**Direction 1**: From the article on women in forest conservation, list everything the livelihood initiatives in the Luangwa Community Forests Project provide women with.

**Excerpted text**:
>> begin

Women Leading Livelihoods in Forest Conservation

Through a partnership with Forestry Department, BCP-supported livelihood initiatives are benefitting women, their families, and their communities. In the Luangwa Community Forests Project (LCFP), the livelihood initiatives are providing women with the education, resources, and support to grow their own businesses.

The increased income from forest conservation opportunities that this gender mainstreaming initiative provides has helped to not only encourage women to step into positions of leadership, but also increase the wellbeing of their families. Today, we are proud to highlight two female leaders who have grown their own bee-keeping and agro-forestry businesses as a result of this conservation livelihood partnership.

Bee-Keeping: Mrs. Charity Chulu – Nsefu Chiefdom

Mrs. Charity Chulu, pictured here with her family, is a bee-keeping farmer in Chitunda Village, Nsefu Chiefdom. She is delighted with her success:  she has harvested and sold honey through a direct to export market partner of BCP which has allowed her to pay school tuition fees for her children for the entire year.

>> end

**Provided data**:

>> begin

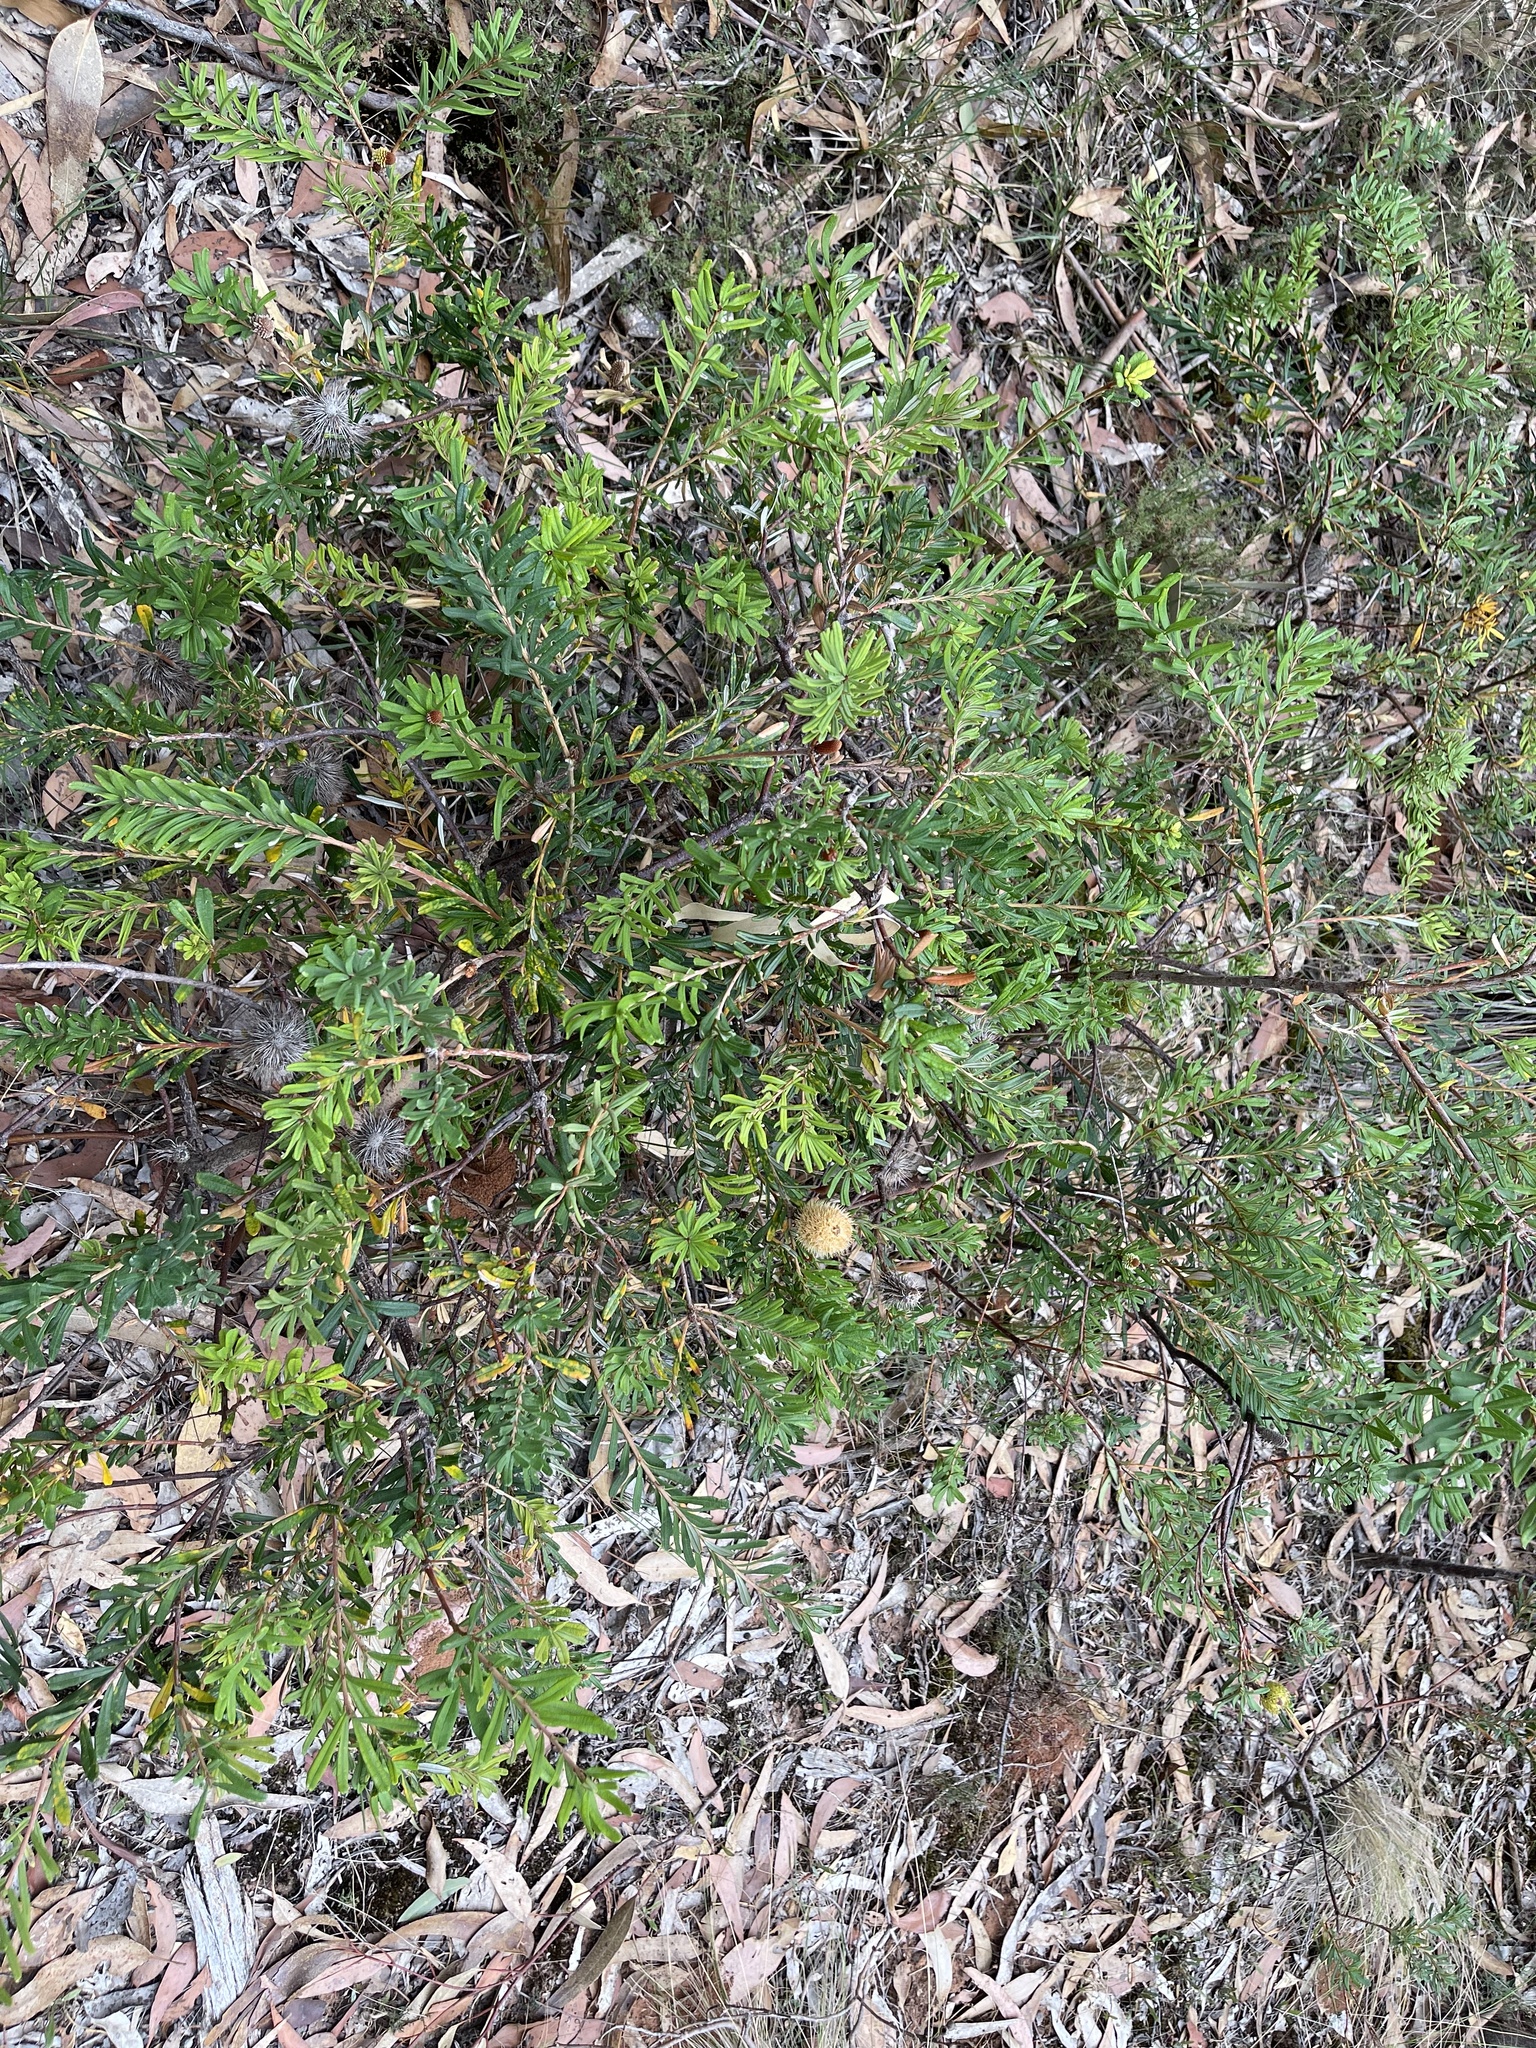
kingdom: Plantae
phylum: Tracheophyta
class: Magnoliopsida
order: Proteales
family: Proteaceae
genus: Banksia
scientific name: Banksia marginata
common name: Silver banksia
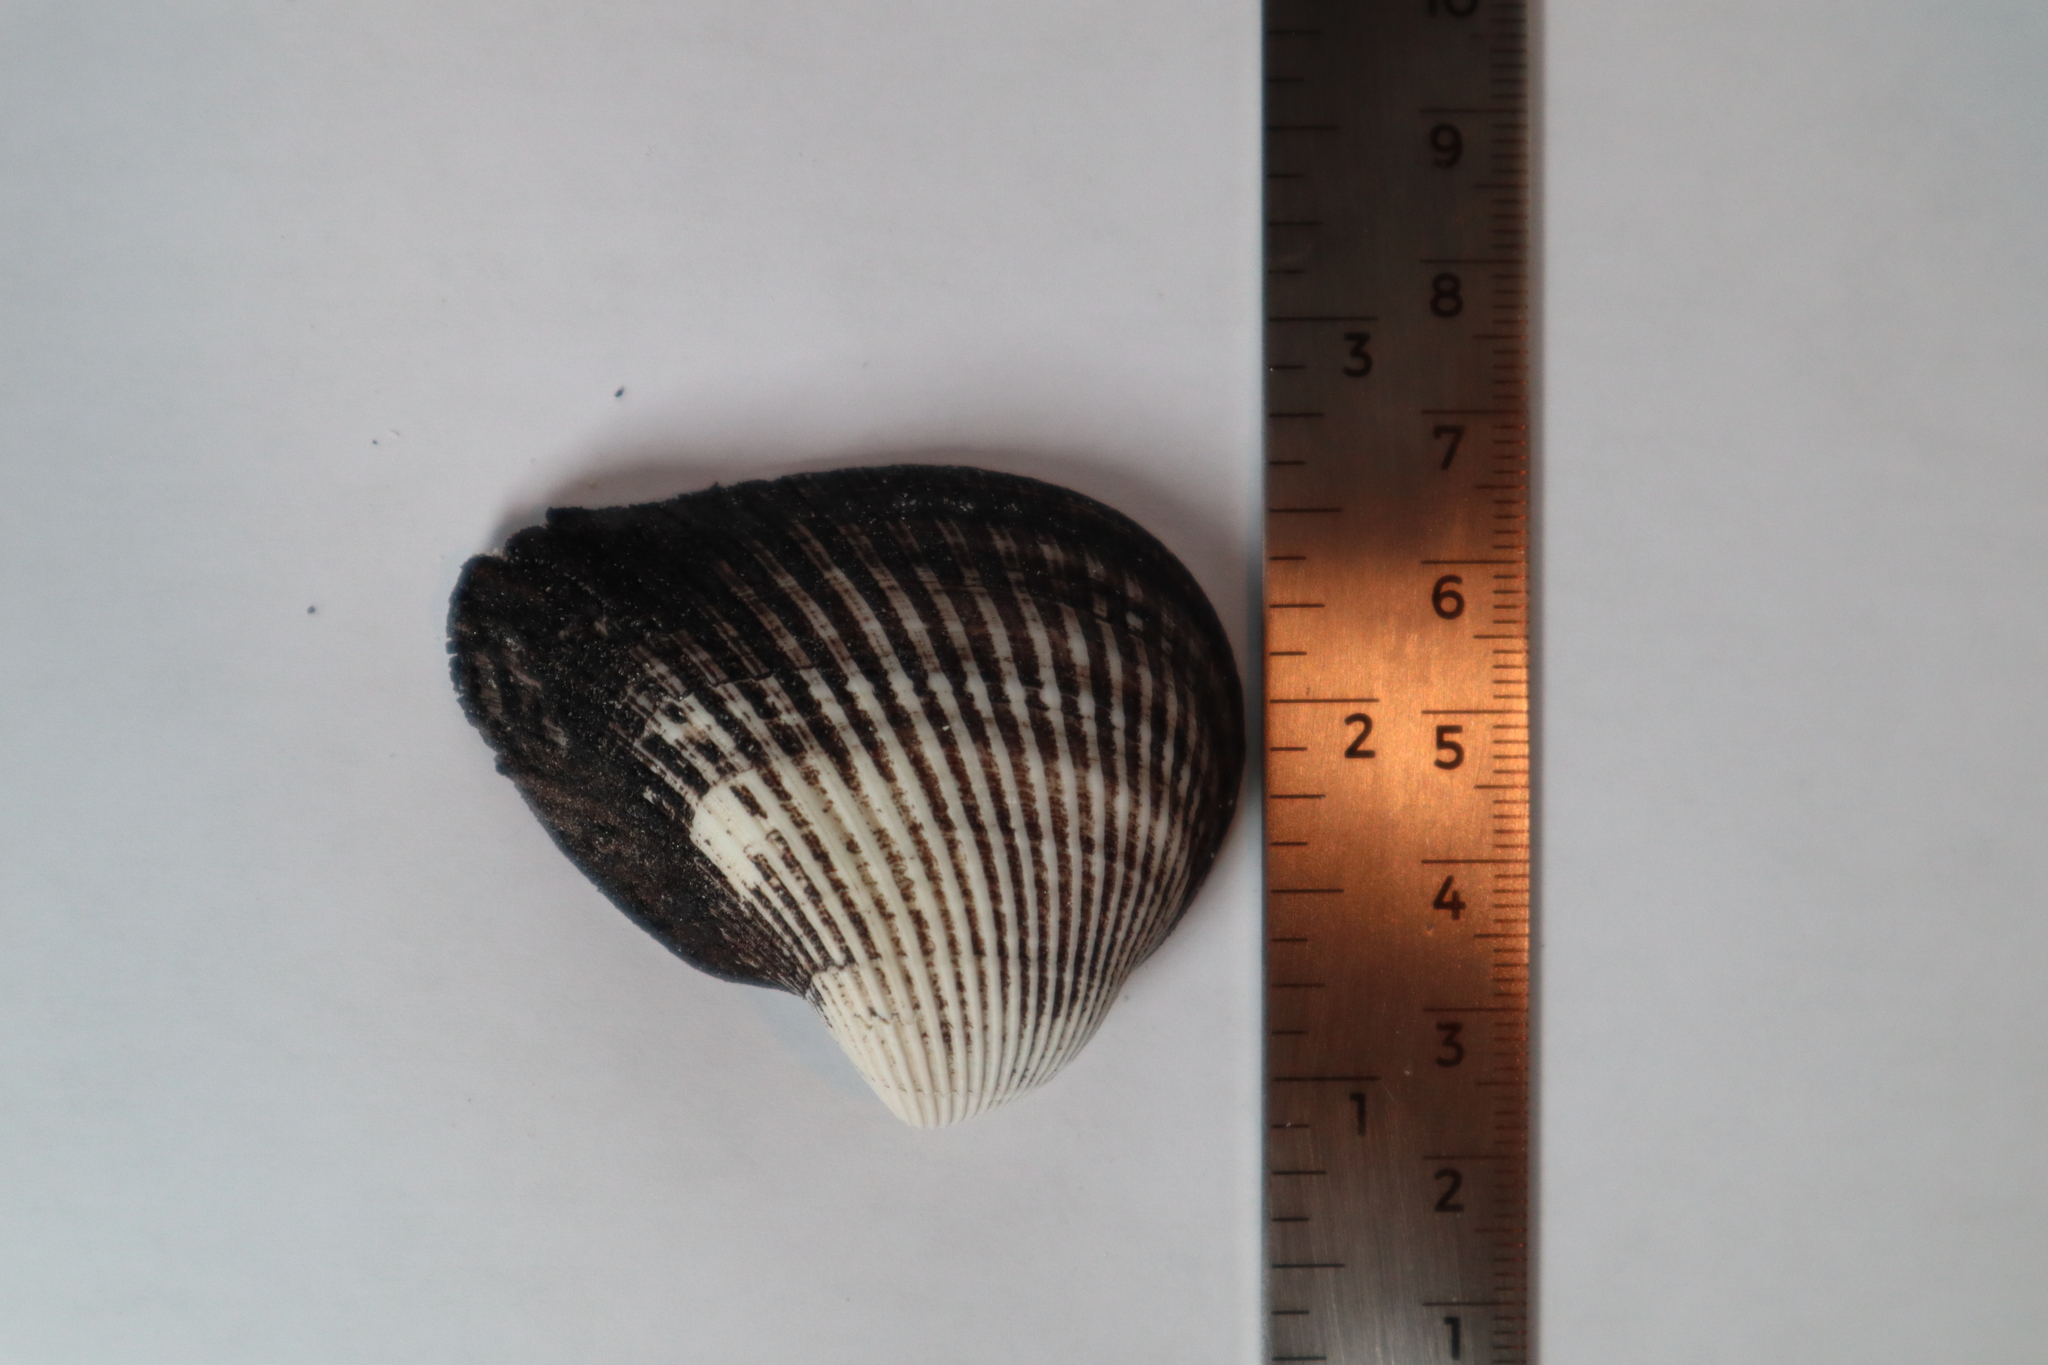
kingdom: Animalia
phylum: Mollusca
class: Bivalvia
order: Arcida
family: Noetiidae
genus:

>> end

**Direction 2**: Convert the portion of the records that opens with the line containing "scientific name: Banksia marginata" and runs through the end of the records into a JSON list of strings, one string per line, skipping blank lines. Omit the picture placeholders.

**Task response 1**:
- Education
- Resources
- Support

**Task response 2**:
[
  "scientific name: Banksia marginata",
  "common name: Silver banksia",
  "kingdom: Animalia",
  "phylum: Mollusca",
  "class: Bivalvia",
  "order: Arcida",
  "family: Noetiidae",
  "genus:"
]